Our family deity was in Kodikunnath Temple, six kilometres away across the river. We all believed in a legend that at some time in the past there was only a poor widow and three children in our house. She used to keep cows and every morning she would take the milk to the temple. In return she got enough cooked rice for the day. Once the river was full and the boatman did not dare to make it across. The widow returned and told the children that there would not be any rice till the river subsided. She gave boiled milk to the children and put them to bed. At midnight someone knocked on the front door and she opened it. There was an old woman on the door step all covered up and drenched. The nocturnal visitor placed a brass vessel full of rice in front of the widow and commanded: "Wake the children and feed them!"

Then the figure vanished. After the flood receded, on the fourth day the widow went to the temple with the usual milk. She had kept the rice vessel also with her to discuss the incident with the priest. The priest was astonished. The vessel had been missing from the sanctum sanctorum for the last three days.

So we all grew up loving and adoring the Mother Goddess who once brought rice to our hungry ancestor.

We have a grandmother too, the mother of Kodikkunnath Goddess. She is in the temple Muthassiar Kavu (grandmother's temple) near Pattambi.

According to one legend the Grandmother Goddess and her three beautiful daughters (including the mother of Kodikkunnath) were strolling along the river bed on a summer night. They saw a dance festival by the Harijans and the youngest daughter was so carried away by it, that she refused to go along when it was time to leave. The mother ordered her to be with the Harijans and perform as their guardian deity. This is the popular belief on the origin of Kanakkar Kavu (Kanakkar is a sect of Harijans).

On another occasion the two sisters quarrelled after witnessing the ritual of an animal sacrifice. As the younger one was so much engrossed in the gory scene, the elder one parted company and settled down in Kodikkunnath. The younger sister shifted to Kodungallur where blood sacrifices were a common ritual until the immediate past.

Coming to the present, hundreds of lorries now wait in queue at every point of access in every Panchayat all along the river. Roads are laid right into the midrib of the river for quick mining and loading. The thickets have grown into mini jungles in many places. They shield the gamblers during the day and the illicit distillers at night.

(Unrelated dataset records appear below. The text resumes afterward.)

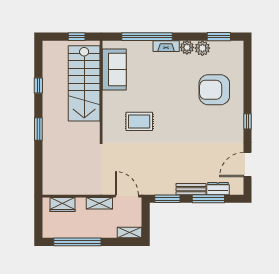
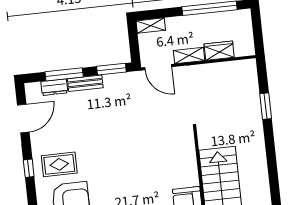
window: (38, 86) -> (274, 183), removed
rug: (139, 121) -> (59, 164), moved
window: (38, 129) -> (266, 106), moved
wardrobe: (63, 205) -> (219, 51), moved

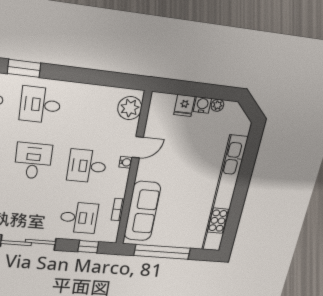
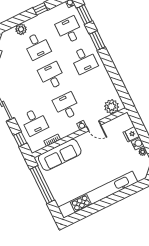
desk: (40, 105) -> (84, 60), turned 180
desk: (33, 161) -> (52, 76), turned -90

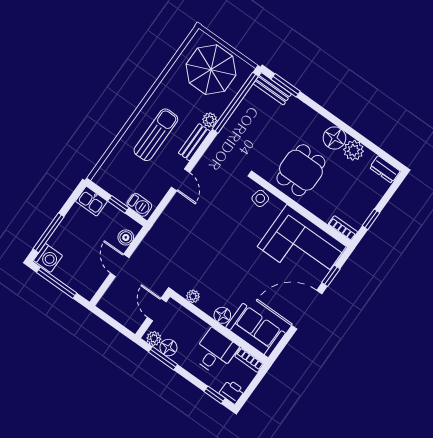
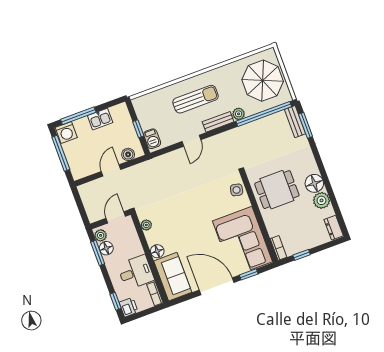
kitchen sink: (91, 201) -> (100, 119), moved, turned -90

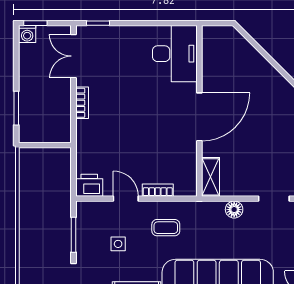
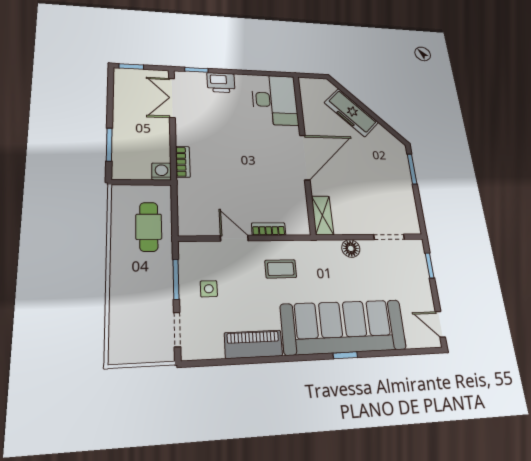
washing machine: (27, 34) -> (161, 172), moved, turned 180
freezer: (254, 65) -> (351, 113), added
bookcase: (82, 103) -> (183, 162), moved
printer: (89, 185) -> (221, 83), moved, turned 180
cafe table: (51, 187) -> (149, 227), added
side table: (118, 244) -> (209, 289), moved

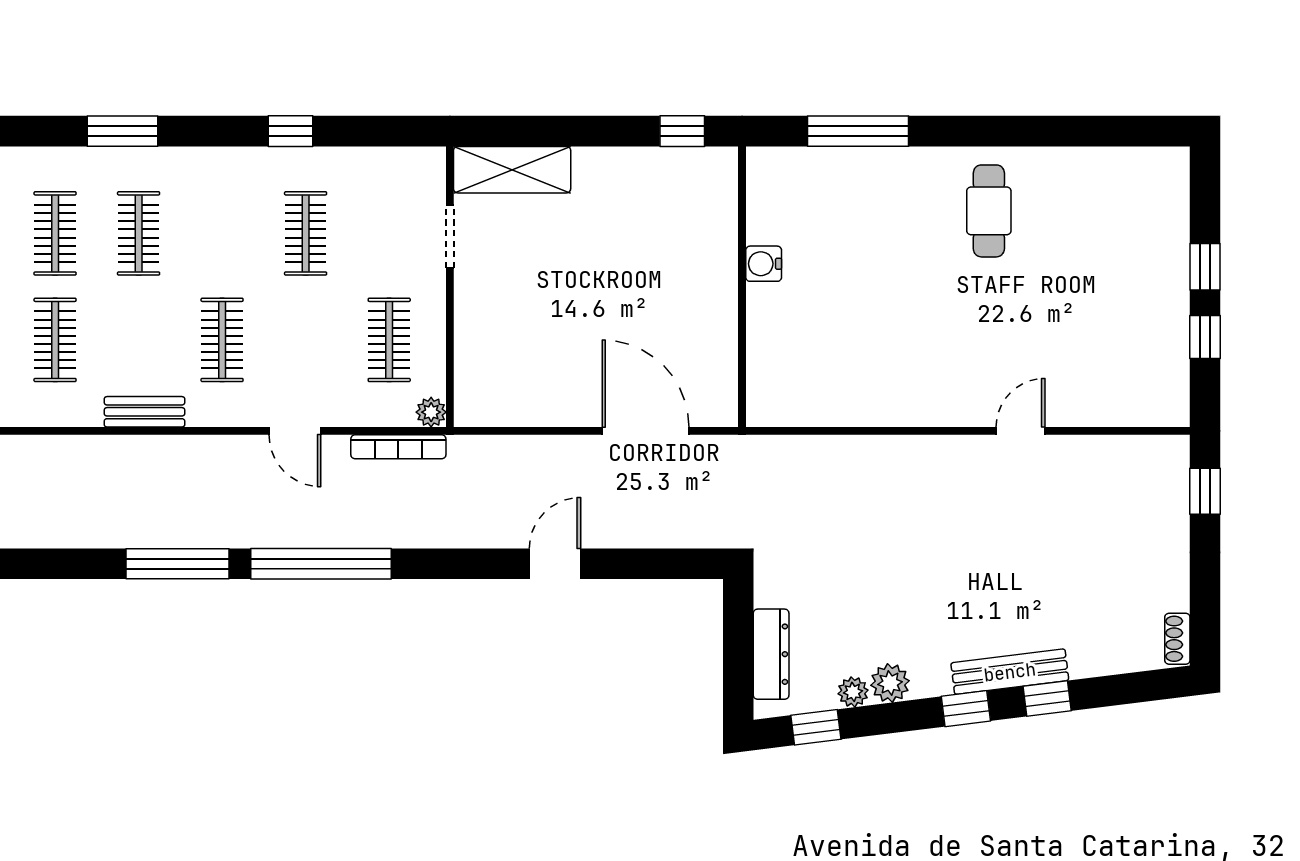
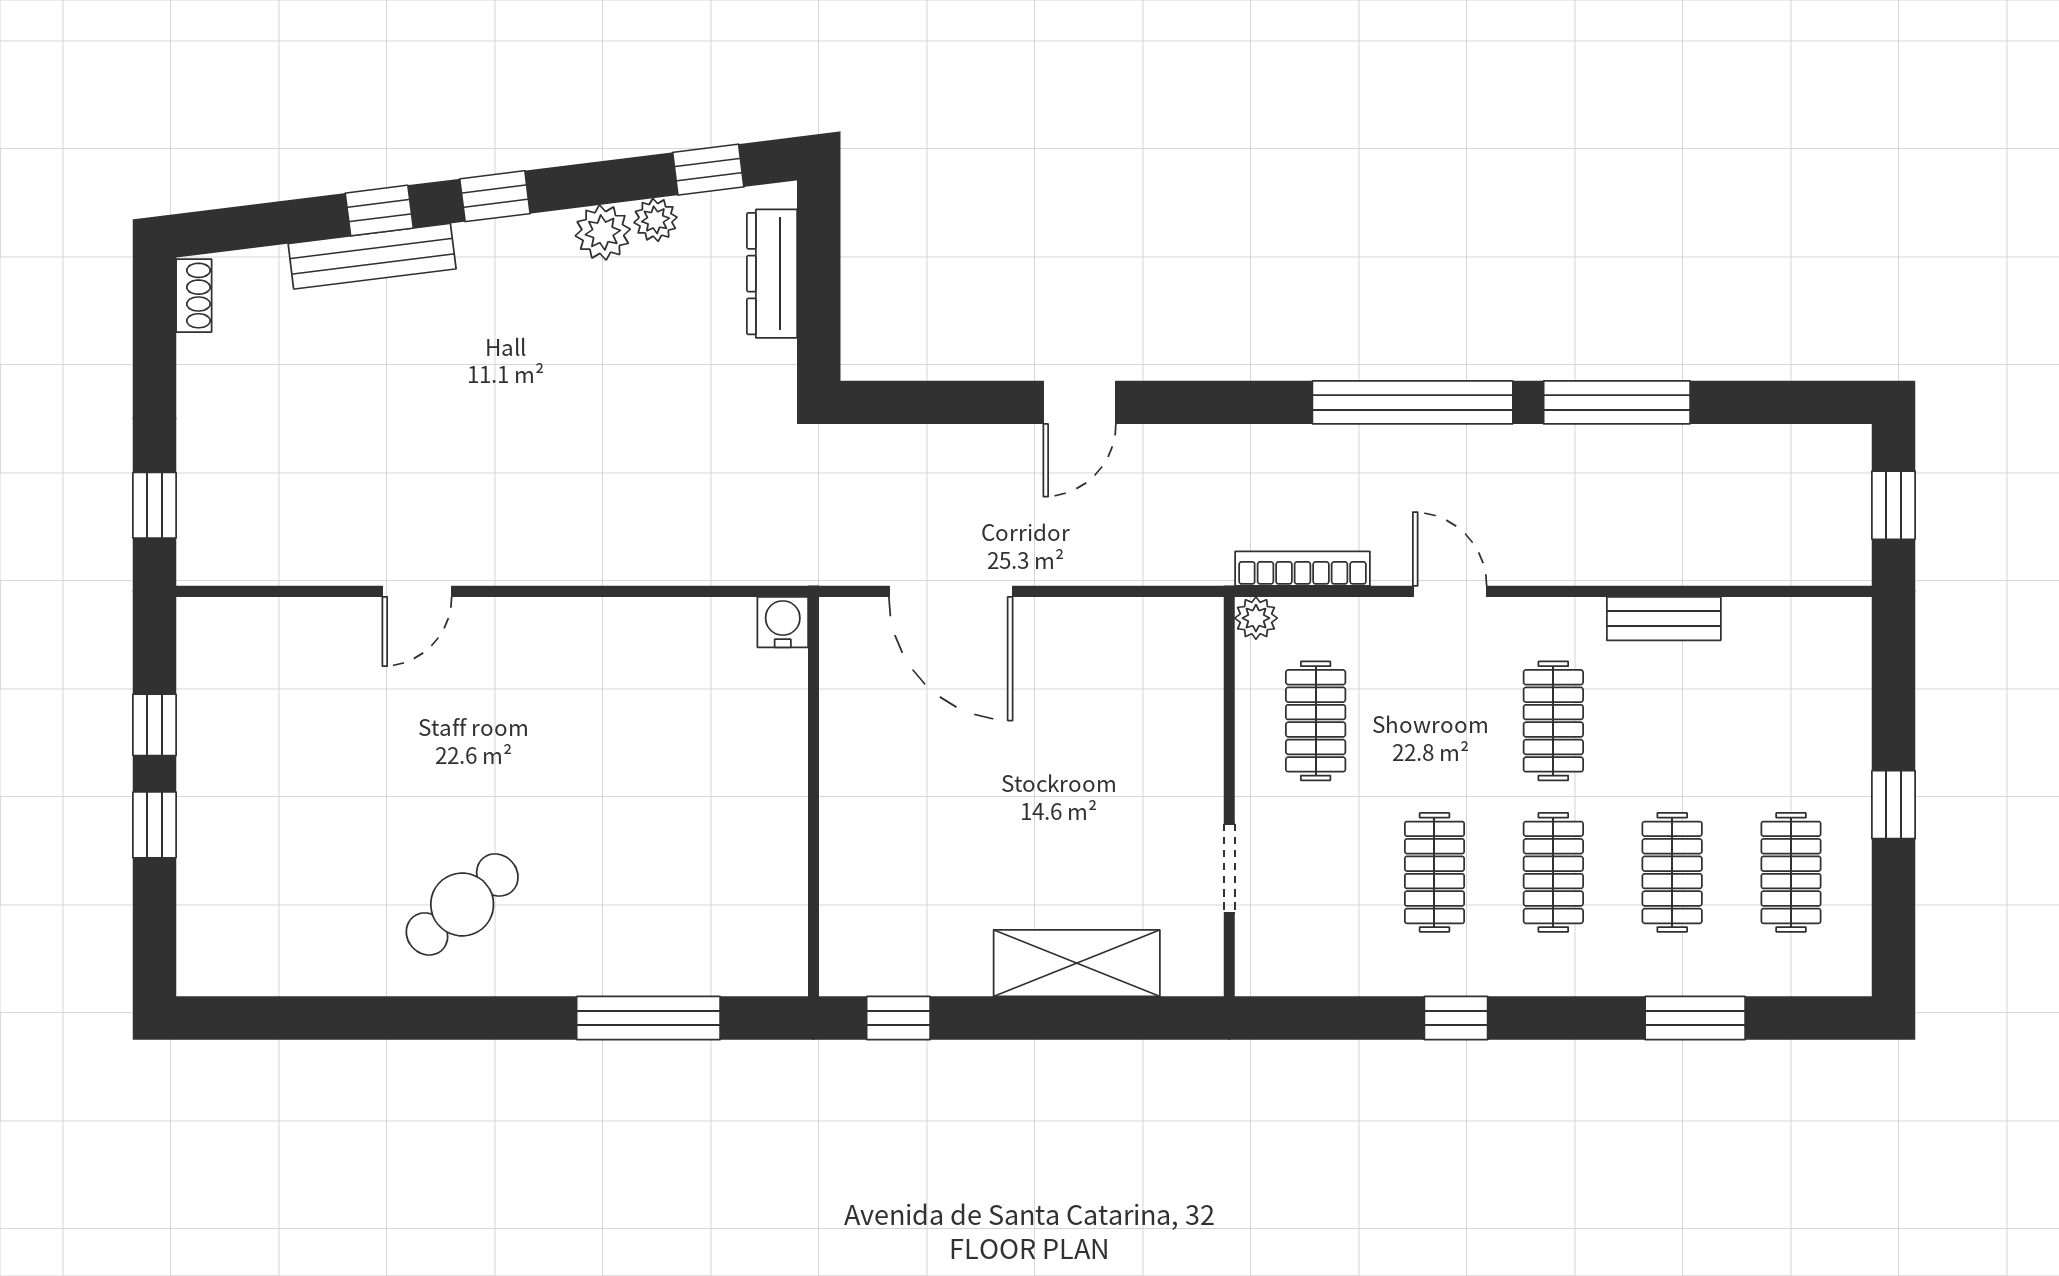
shelving: (512, 170) -> (1077, 963), moved
cafe table: (989, 211) -> (462, 904), turned 50
water cooler: (764, 264) -> (783, 622), moved, turned -90
clothes rail: (55, 340) -> (1553, 872), moved
bench: (1010, 672) -> (372, 256), moved

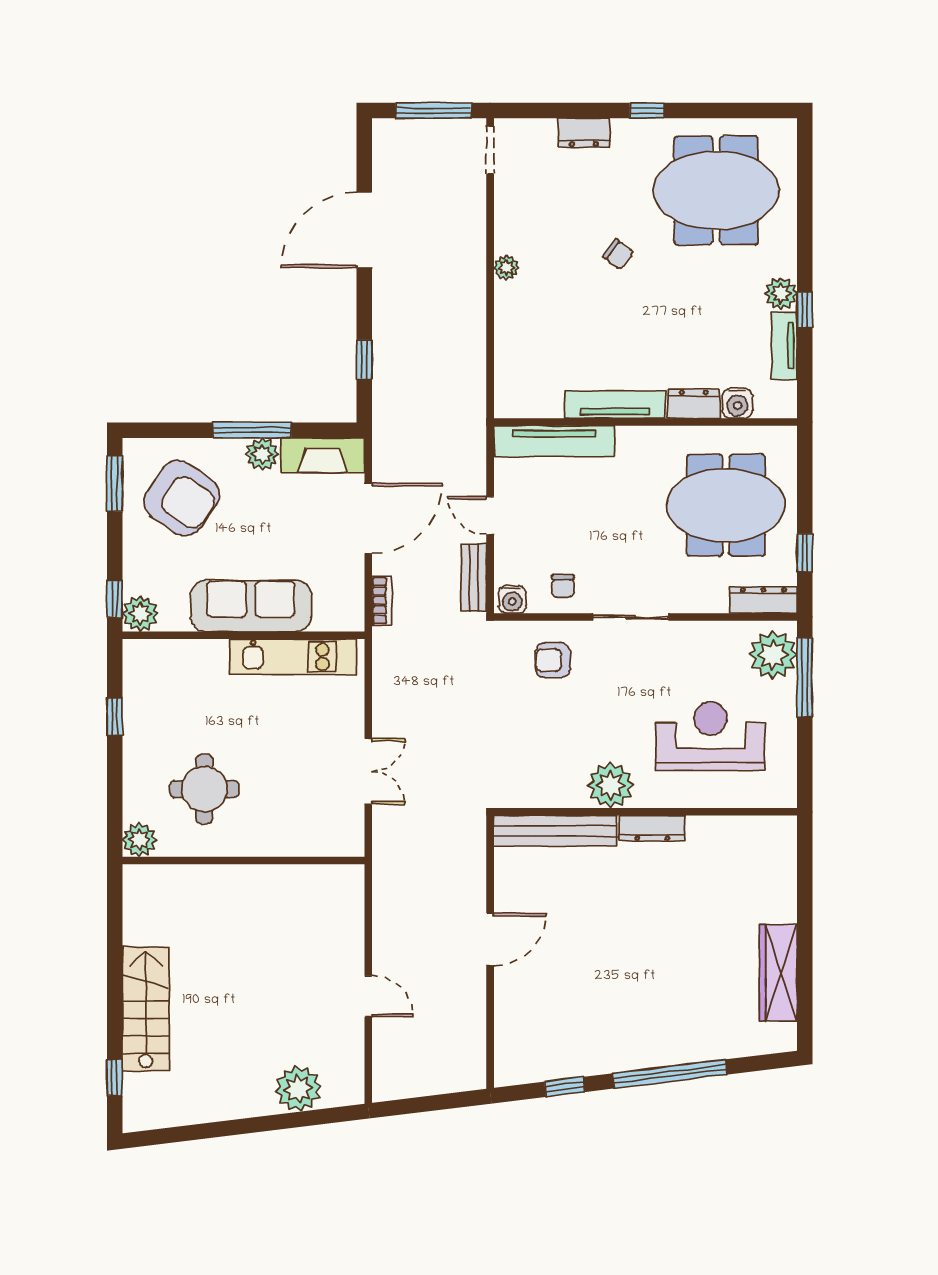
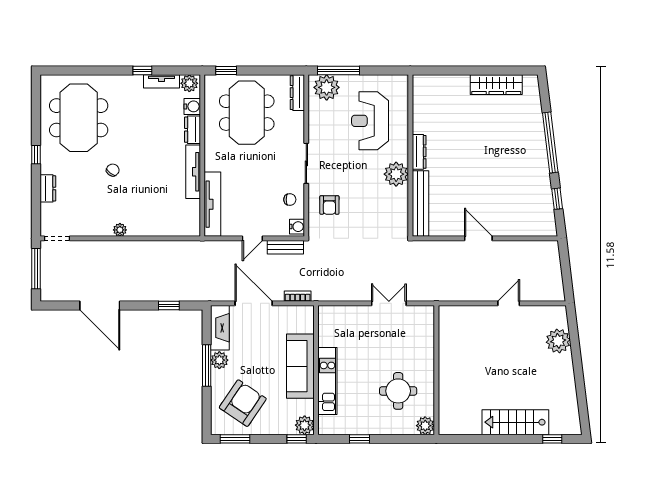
plant: (781, 294) -> (189, 83), moved
window: (805, 553) -> (226, 71), moved
kitchen unit: (293, 657) -> (327, 381), moved

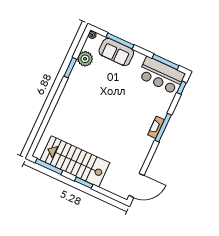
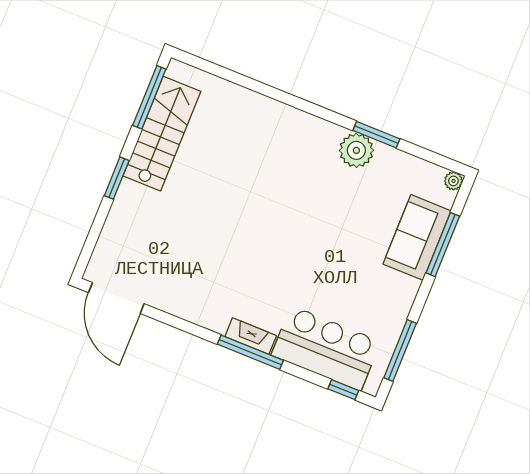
plant: (85, 59) -> (356, 150), moved
bar counter: (161, 75) -> (326, 348), moved, turned 90
stairs: (75, 161) -> (162, 134), width x0.73, depth x0.66

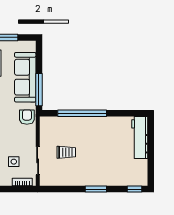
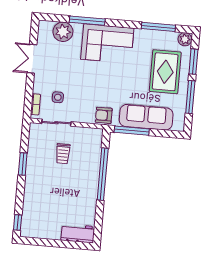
armchair: (27, 117) -> (104, 115), turned 180
workbench: (140, 137) -> (78, 233), width x0.73
window: (96, 189) -> (23, 164), moved

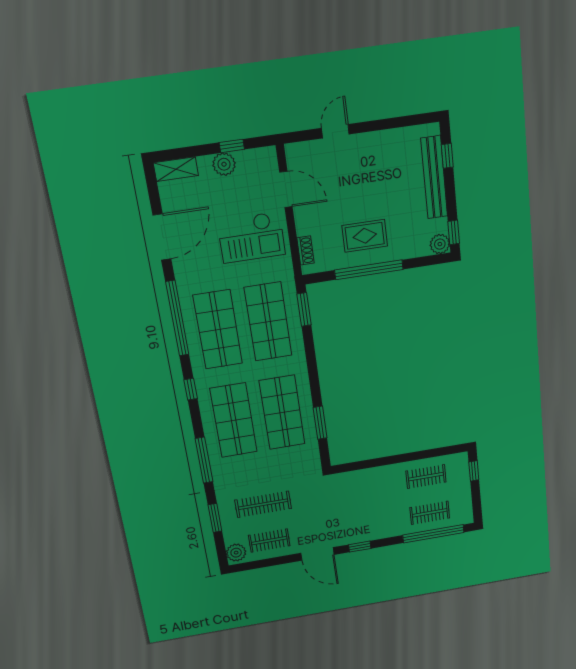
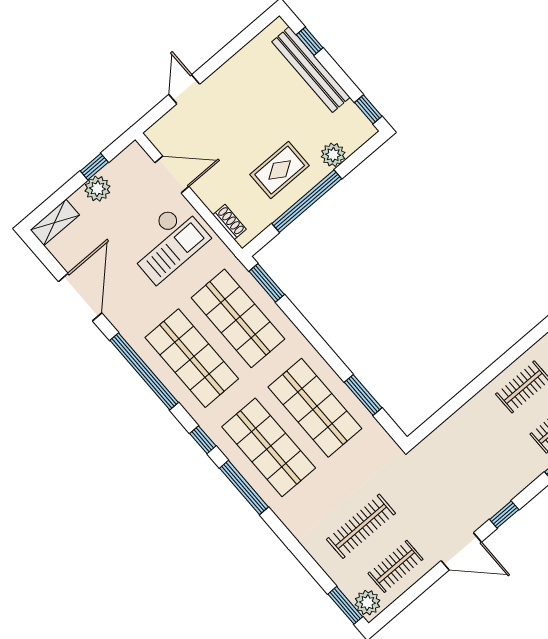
plant: (440, 244) -> (333, 155), moved
window: (204, 460) -> (244, 488), moved
window: (215, 518) -> (345, 605), moved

It is not an unusual spectacle now in April and May to see, while travelling through some villages by the river, long queues of women with their coloured plastic pots waiting patiently for the water lorry. The sub-soil water has receded so much that the wells on the river belt have gone dry.

The river Bharatapuzha set the stage for many battles and historical spectacles like Mamankam in the past. Noisy scenes are enacted even now on the riverbed over territorial rights of mining and loading and validity of official licenses. Long rows of heavy lorries block every access to the river. You can no longer get a panoramic view of the river. Instead, it is a vast scattering of mining pits.

To us, the river was another benevolent Mother Goddess. She discreetly guarded our intimate dreams. Her deep chasms painfully received the frustrations and shame of some of the erratic children. The departed dear ones accepted the rituals of our obeisance under her watchful eyes and left peacefully for their heavenly abodes.

The river which has often inspired me and which has witnessed my growing up, affectionately tolerating my contradictions within, is breathing her last.

I feel one of my filial bonds is about to be cruelly snapped. The village is losing a colourful historical past, a nostalgic glory and a cultural legacy. Yes, we have lost all of them, almost.